### Record excerpts
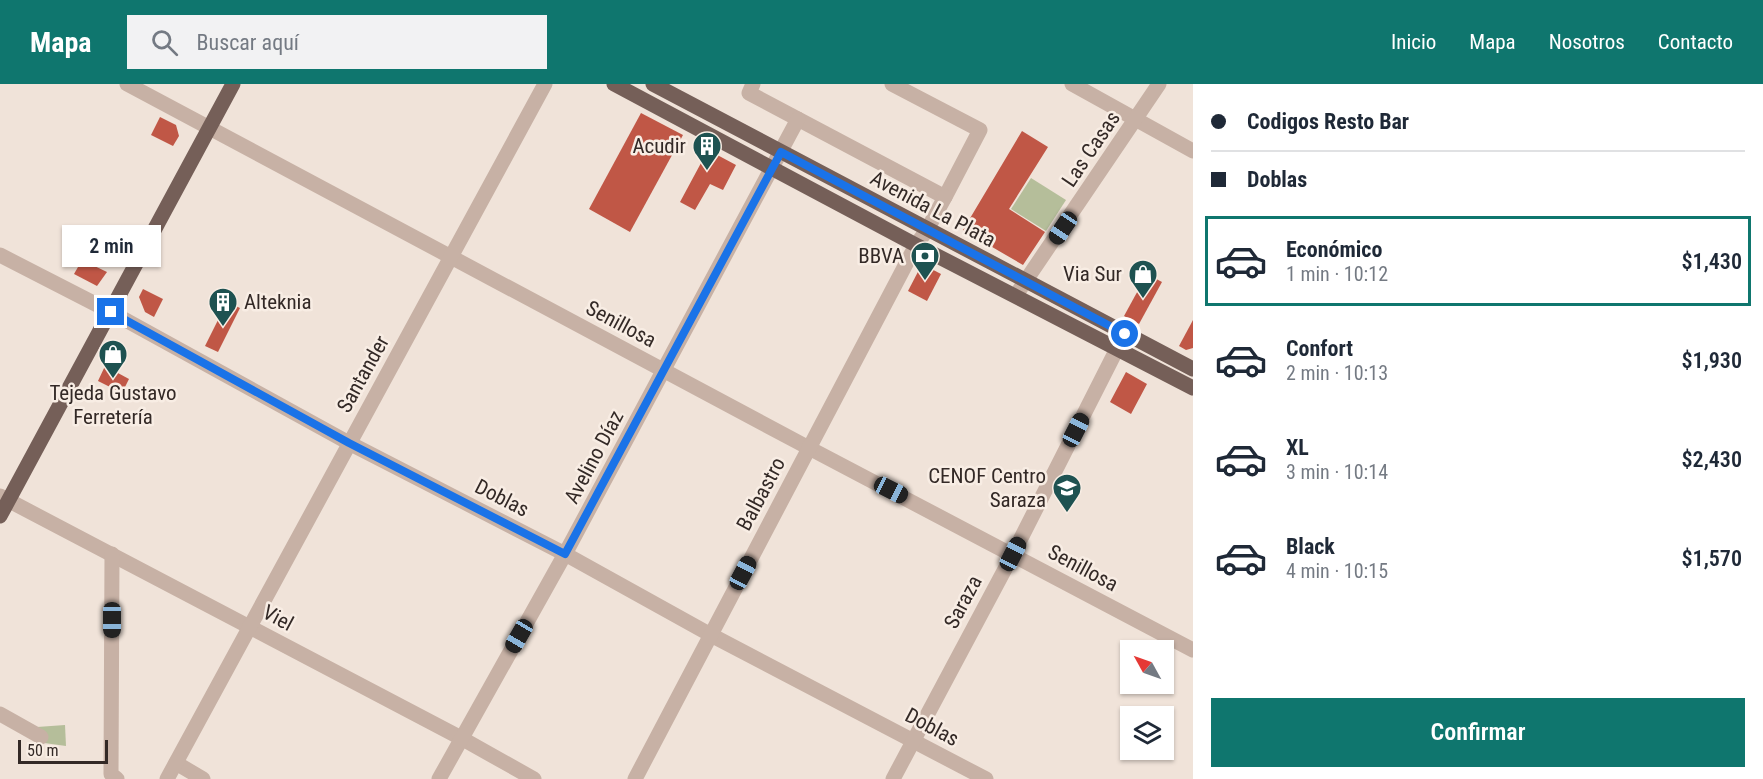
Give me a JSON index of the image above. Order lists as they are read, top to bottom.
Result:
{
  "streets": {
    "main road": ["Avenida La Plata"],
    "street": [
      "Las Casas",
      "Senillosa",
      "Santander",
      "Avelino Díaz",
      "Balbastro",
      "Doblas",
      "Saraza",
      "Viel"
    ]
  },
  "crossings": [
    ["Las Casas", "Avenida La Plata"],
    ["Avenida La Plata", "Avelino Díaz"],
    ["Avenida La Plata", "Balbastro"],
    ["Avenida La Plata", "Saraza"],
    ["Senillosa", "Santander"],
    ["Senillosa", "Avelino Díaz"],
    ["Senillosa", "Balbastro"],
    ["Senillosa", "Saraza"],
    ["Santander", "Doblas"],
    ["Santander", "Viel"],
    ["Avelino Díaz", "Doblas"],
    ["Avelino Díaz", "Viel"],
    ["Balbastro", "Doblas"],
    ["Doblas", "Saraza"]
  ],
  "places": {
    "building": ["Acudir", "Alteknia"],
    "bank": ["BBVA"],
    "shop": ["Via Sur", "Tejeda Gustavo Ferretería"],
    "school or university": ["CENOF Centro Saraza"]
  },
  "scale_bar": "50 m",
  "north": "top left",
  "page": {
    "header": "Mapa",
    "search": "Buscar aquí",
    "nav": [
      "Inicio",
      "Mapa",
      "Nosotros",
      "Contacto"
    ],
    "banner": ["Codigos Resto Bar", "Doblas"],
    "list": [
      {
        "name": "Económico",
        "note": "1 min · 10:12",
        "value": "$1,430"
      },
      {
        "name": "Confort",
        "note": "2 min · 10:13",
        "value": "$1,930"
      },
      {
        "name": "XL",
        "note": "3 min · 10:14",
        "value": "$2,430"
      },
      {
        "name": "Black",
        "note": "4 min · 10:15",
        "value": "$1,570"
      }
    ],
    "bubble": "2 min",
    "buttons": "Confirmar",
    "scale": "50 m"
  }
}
######
» What this task involves: Quote all of the entries word for word, omitting any pictures.

» Task answer:
Give me a JSON index of the image above. Order lists as they are read, top to bottom.
Result:
{
  "streets": {
    "main road": ["Avenida La Plata"],
    "street": [
      "Las Casas",
      "Senillosa",
      "Santander",
      "Avelino Díaz",
      "Balbastro",
      "Doblas",
      "Saraza",
      "Viel"
    ]
  },
  "crossings": [
    ["Las Casas", "Avenida La Plata"],
    ["Avenida La Plata", "Avelino Díaz"],
    ["Avenida La Plata", "Balbastro"],
    ["Avenida La Plata", "Saraza"],
    ["Senillosa", "Santander"],
    ["Senillosa", "Avelino Díaz"],
    ["Senillosa", "Balbastro"],
    ["Senillosa", "Saraza"],
    ["Santander", "Doblas"],
    ["Santander", "Viel"],
    ["Avelino Díaz", "Doblas"],
    ["Avelino Díaz", "Viel"],
    ["Balbastro", "Doblas"],
    ["Doblas", "Saraza"]
  ],
  "places": {
    "building": ["Acudir", "Alteknia"],
    "bank": ["BBVA"],
    "shop": ["Via Sur", "Tejeda Gustavo Ferretería"],
    "school or university": ["CENOF Centro Saraza"]
  },
  "scale_bar": "50 m",
  "north": "top left",
  "page": {
    "header": "Mapa",
    "search": "Buscar aquí",
    "nav": [
      "Inicio",
      "Mapa",
      "Nosotros",
      "Contacto"
    ],
    "banner": ["Codigos Resto Bar", "Doblas"],
    "list": [
      {
        "name": "Económico",
        "note": "1 min · 10:12",
        "value": "$1,430"
      },
      {
        "name": "Confort",
        "note": "2 min · 10:13",
        "value": "$1,930"
      },
      {
        "name": "XL",
        "note": "3 min · 10:14",
        "value": "$2,430"
      },
      {
        "name": "Black",
        "note": "4 min · 10:15",
        "value": "$1,570"
      }
    ],
    "bubble": "2 min",
    "buttons": "Confirmar",
    "scale": "50 m"
  }
}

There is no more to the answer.